**SUPPLIED DATA:**
■ ■ ■ ■ ■

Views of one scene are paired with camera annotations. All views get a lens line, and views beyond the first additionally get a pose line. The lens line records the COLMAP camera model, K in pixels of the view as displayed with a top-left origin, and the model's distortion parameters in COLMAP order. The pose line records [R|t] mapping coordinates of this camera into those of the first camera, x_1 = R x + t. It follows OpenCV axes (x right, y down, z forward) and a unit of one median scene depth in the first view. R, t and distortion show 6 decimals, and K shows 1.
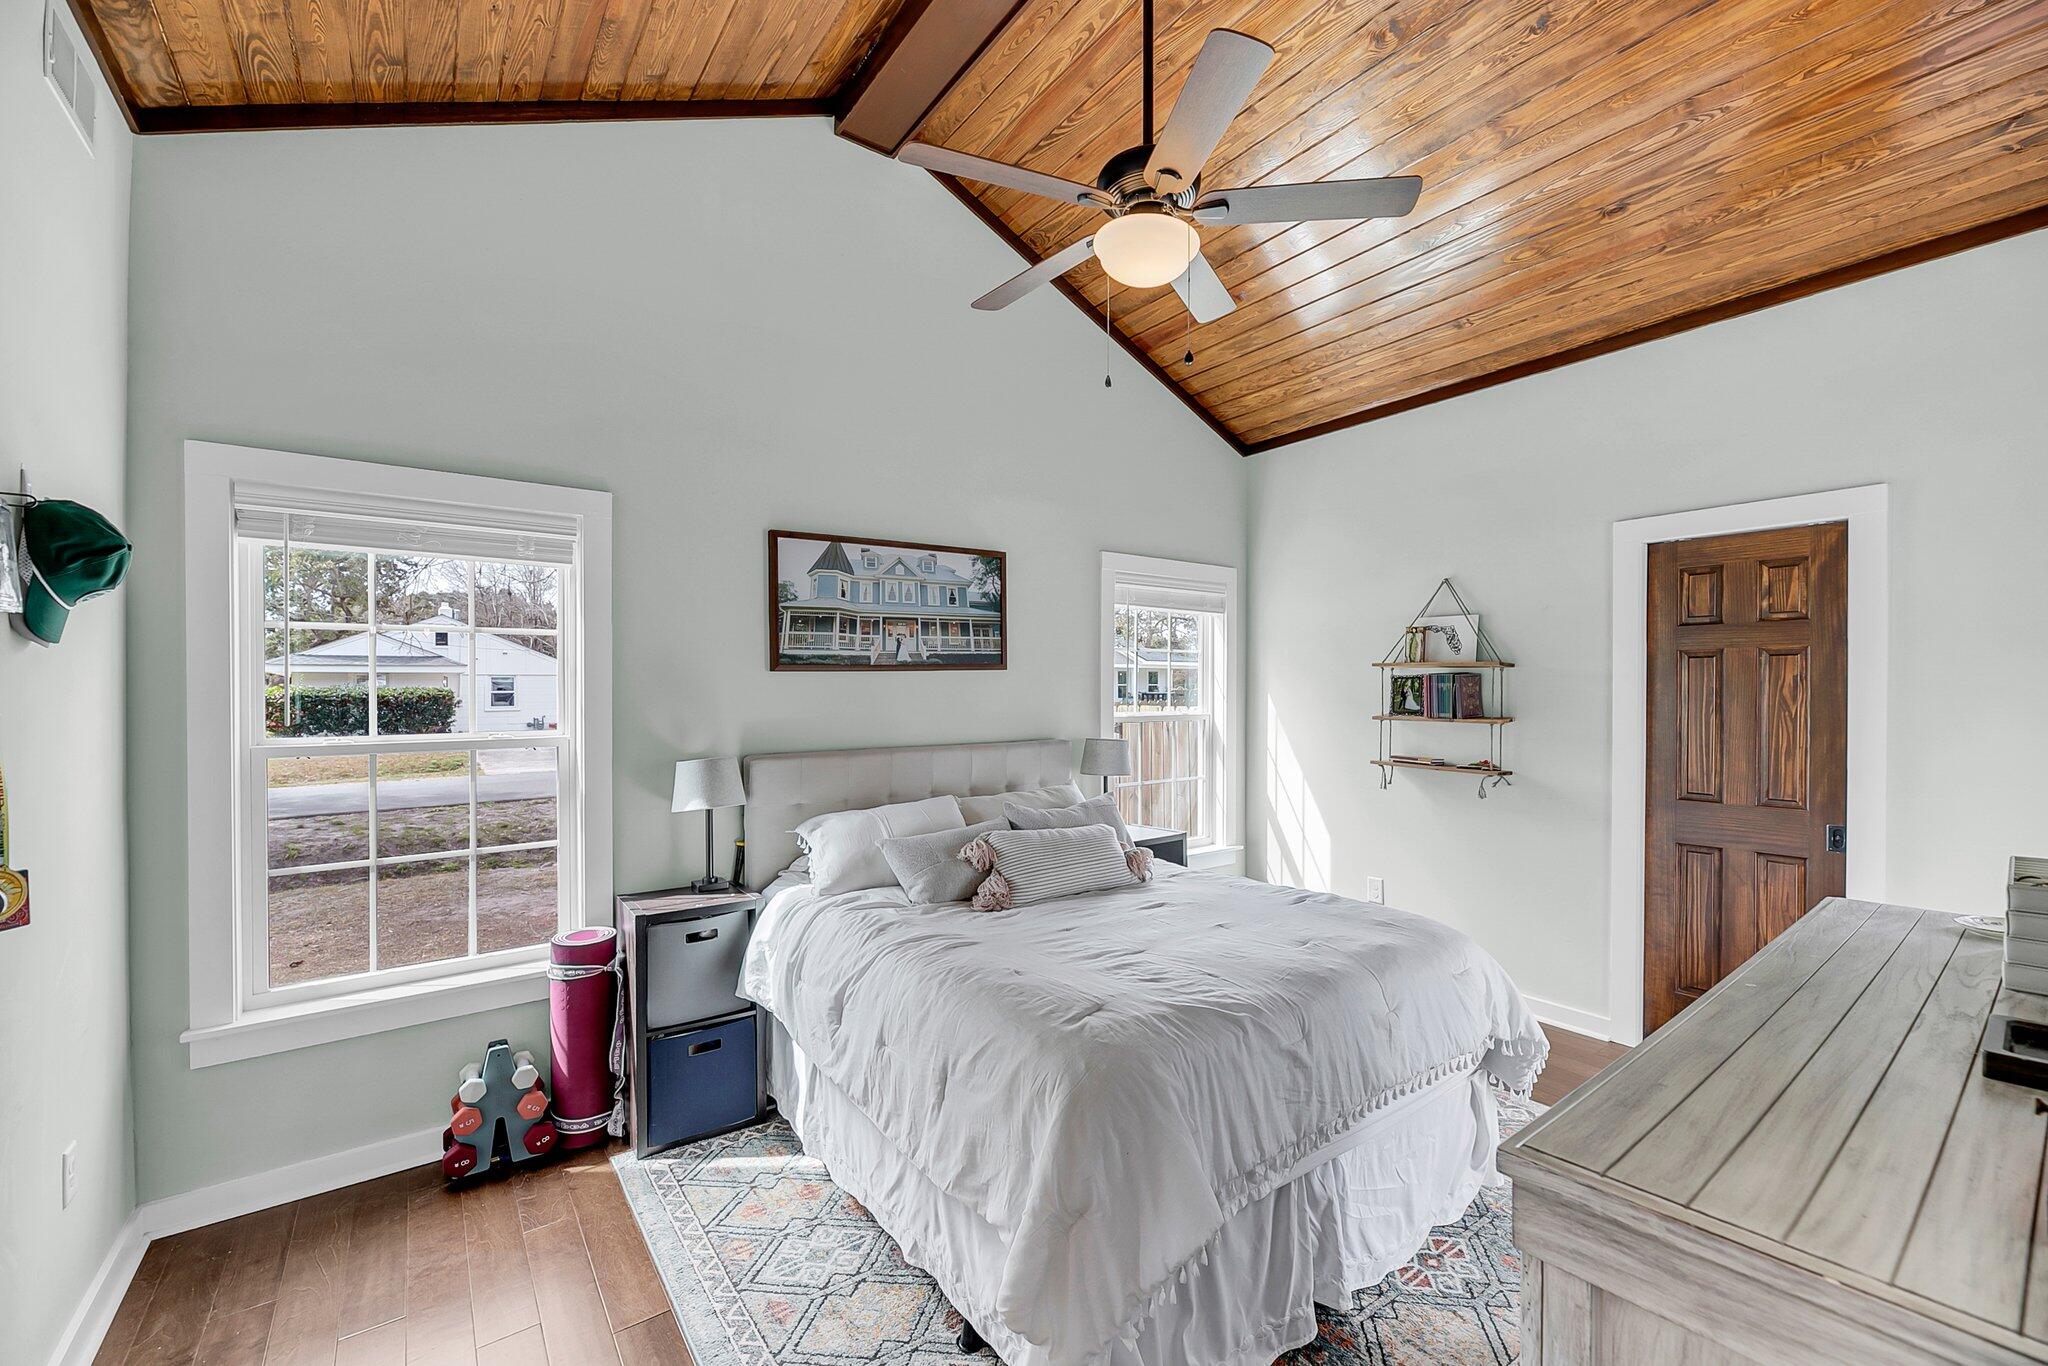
lens RADIAL K [[834.1, 0, 1026.3], [0, 834.1, 676.0], [0, 0, 1]] dist [-0.000146, -0.001419]
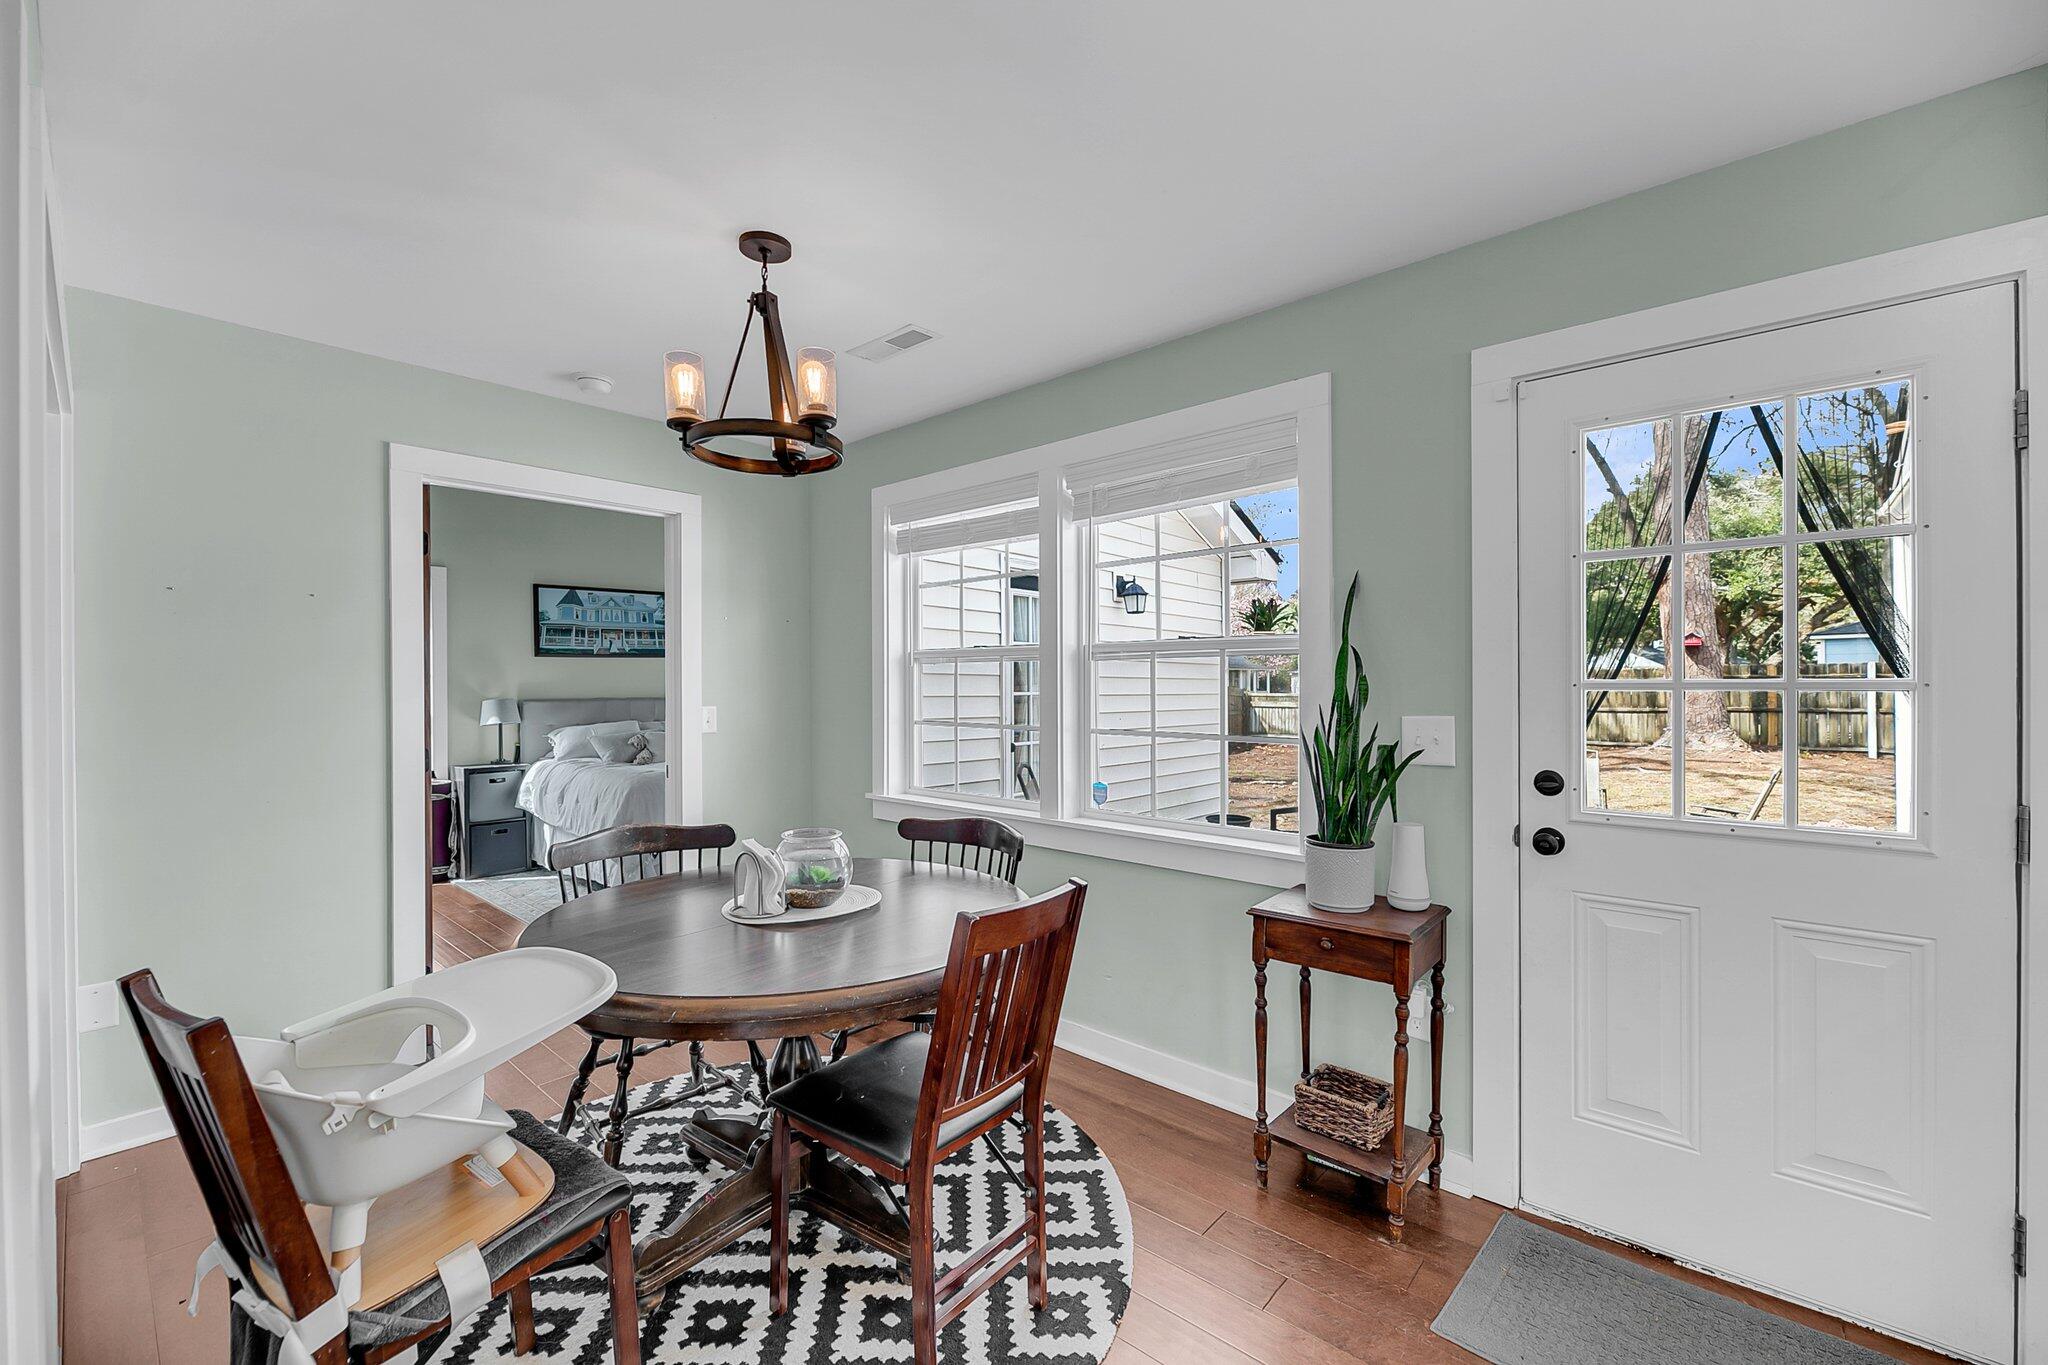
lens RADIAL K [[834.1, 0, 1013.0], [0, 834.1, 680.2], [0, 0, 1]] dist [-0.000146, -0.001419]
pose [[0.981169, -0.001858, 0.193145, 0.431000], [0.000908, 0.999987, 0.005008, 0.042016], [-0.193151, -0.004739, 0.981158, -1.175322]]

■ ■ ■ ■ ■

**ACTIVITY:** Could you edit these lines so that "lens line" becomes "intrinsics line" everywhere, with nothing else changed and the pictures left out?

**RESULT FOR THIS TASK:**
Views of one scene are paired with camera annotations. All views get a intrinsics line, and views beyond the first additionally get a pose line. The intrinsics line records the COLMAP camera model, K in pixels of the view as displayed with a top-left origin, and the model's distortion parameters in COLMAP order. The pose line records [R|t] mapping coordinates of this camera into those of the first camera, x_1 = R x + t. It follows OpenCV axes (x right, y down, z forward) and a unit of one median scene depth in the first view. R, t and distortion show 6 decimals, and K shows 1.
lens RADIAL K [[834.1, 0, 1026.3], [0, 834.1, 676.0], [0, 0, 1]] dist [-0.000146, -0.001419]
lens RADIAL K [[834.1, 0, 1013.0], [0, 834.1, 680.2], [0, 0, 1]] dist [-0.000146, -0.001419]
pose [[0.981169, -0.001858, 0.193145, 0.431000], [0.000908, 0.999987, 0.005008, 0.042016], [-0.193151, -0.004739, 0.981158, -1.175322]]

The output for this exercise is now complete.